Un día, una quiromante me leyó la mano y señaló que mi línea de la vida está quebrada en un determinado lugar. ¡Baby, entonces, se puso a llorar! Todos tenemos la línea de la vida quebrada en un cierto punto, pero Baby lloraba y lloraba. Recuerdo que para consolarla le prometí que cuando muriese siempre estaría cerca de ella.

Baby quiso que se lo pusiera por escrito, como un testamento, y así se lo escribí en una hoja que ella conserva entre sus papeles importantes.

Baby tiene un cajón en el escritorio en el que guarda todos los papeles importantes, entre los cuales hay algunas notitas de amor y este documento mío en el que le prometo que si muero estaré siempre a su lado.

Juntas a bordo de una pequeña barca en las aguas de Lerici, con la poesía de Shelley. ¡Oh!, cuánto lloré cuando murió Shelley, lo encontraron en la orilla del mar con un libro de poemas de Keats en el bolsillo. Cuando yo muera, Baby llevará mi carta en el bolsillo. ¿Por qué está muerto Keats? ¿Por qué están muertos todos mis posibles novios y maridos? ¿Por qué Keats está muerto? Estaba enfermo… muy enfermo, y sabía que iba a morir y le escribía a Fanny cartas angustiosas en las que le decía que si ella no le mandaba respuesta moriría.

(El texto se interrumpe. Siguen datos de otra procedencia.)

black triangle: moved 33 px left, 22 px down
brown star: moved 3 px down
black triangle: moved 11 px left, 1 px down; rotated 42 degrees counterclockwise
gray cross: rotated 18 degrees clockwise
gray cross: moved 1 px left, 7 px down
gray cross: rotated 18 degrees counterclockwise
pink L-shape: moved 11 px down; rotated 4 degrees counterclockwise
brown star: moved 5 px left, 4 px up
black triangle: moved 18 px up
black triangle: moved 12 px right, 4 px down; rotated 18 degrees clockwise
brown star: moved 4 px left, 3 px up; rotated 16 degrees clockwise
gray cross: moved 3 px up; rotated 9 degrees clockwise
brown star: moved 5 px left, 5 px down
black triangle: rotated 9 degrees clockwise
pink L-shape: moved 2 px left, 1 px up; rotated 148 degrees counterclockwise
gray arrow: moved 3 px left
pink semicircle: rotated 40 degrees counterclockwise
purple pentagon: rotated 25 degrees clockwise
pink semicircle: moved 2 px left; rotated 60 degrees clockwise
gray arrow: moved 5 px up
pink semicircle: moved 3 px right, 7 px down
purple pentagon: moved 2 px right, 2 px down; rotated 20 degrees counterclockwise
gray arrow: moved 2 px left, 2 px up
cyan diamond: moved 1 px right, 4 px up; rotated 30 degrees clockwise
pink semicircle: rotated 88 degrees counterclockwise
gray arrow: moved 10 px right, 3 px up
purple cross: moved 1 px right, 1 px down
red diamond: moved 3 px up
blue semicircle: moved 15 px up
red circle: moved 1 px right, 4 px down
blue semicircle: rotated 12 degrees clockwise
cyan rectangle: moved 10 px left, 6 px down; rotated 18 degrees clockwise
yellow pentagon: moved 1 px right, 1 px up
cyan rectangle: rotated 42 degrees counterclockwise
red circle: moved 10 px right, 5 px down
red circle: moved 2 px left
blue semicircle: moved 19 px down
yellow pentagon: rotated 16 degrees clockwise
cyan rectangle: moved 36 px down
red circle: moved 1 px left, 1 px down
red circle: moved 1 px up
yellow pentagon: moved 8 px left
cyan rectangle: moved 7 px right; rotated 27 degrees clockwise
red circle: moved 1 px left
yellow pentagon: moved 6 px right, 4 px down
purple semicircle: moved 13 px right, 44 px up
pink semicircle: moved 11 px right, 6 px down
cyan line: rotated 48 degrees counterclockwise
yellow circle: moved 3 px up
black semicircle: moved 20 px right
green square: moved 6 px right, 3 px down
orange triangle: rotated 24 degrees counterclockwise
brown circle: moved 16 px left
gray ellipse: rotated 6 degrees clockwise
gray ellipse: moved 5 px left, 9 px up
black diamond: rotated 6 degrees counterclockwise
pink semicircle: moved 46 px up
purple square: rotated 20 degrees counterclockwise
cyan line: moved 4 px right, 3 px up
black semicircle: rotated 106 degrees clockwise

—¿De verdad? —pregunta Baby angustiada.

—¡Estaba enfermo, muy enfermo, oh, qué enfermo estaba, pobre Keats! Y Shelley, que sabía que iba a morir, le escribió una carta diciéndole que su poesía era bellísima, y Keats le respondió agradeciéndoselo con sencillez, ¡sin atreverse a mostrar mucha efusión a un Lord!

—¿Shelley era Lord?

—Y cuando Shelley murió en Lerici, murió con los poemas de Keats en el bolsillo. ¡Lo sacaron del mar con la poesía de Keats en el bolsillo! Keats, que estaba enfermo, cada vez más enfermo, esperaba la carta de Fanny, y justo antes de morir llegó la esperada carta de Fanny, pero él, él… nunca llegó a abrirla, le pidió a un amigo de confianza: «Métela en mi tumba».

¿Por qué Keats no leyó la carta de Fanny antes de morir? ¿No le importaba ya nada de aquel amor que lo había abrasado durante toda la vida, hasta la misma muerte? Por qué, por qué no abrió la carta, por qué, por qué… ¡Oh, qué terrible sería si yo muriera y Baby no hubiera leído esta carta mía en la que le digo que estaré siempre cerca de ella como el ángel Gabriel!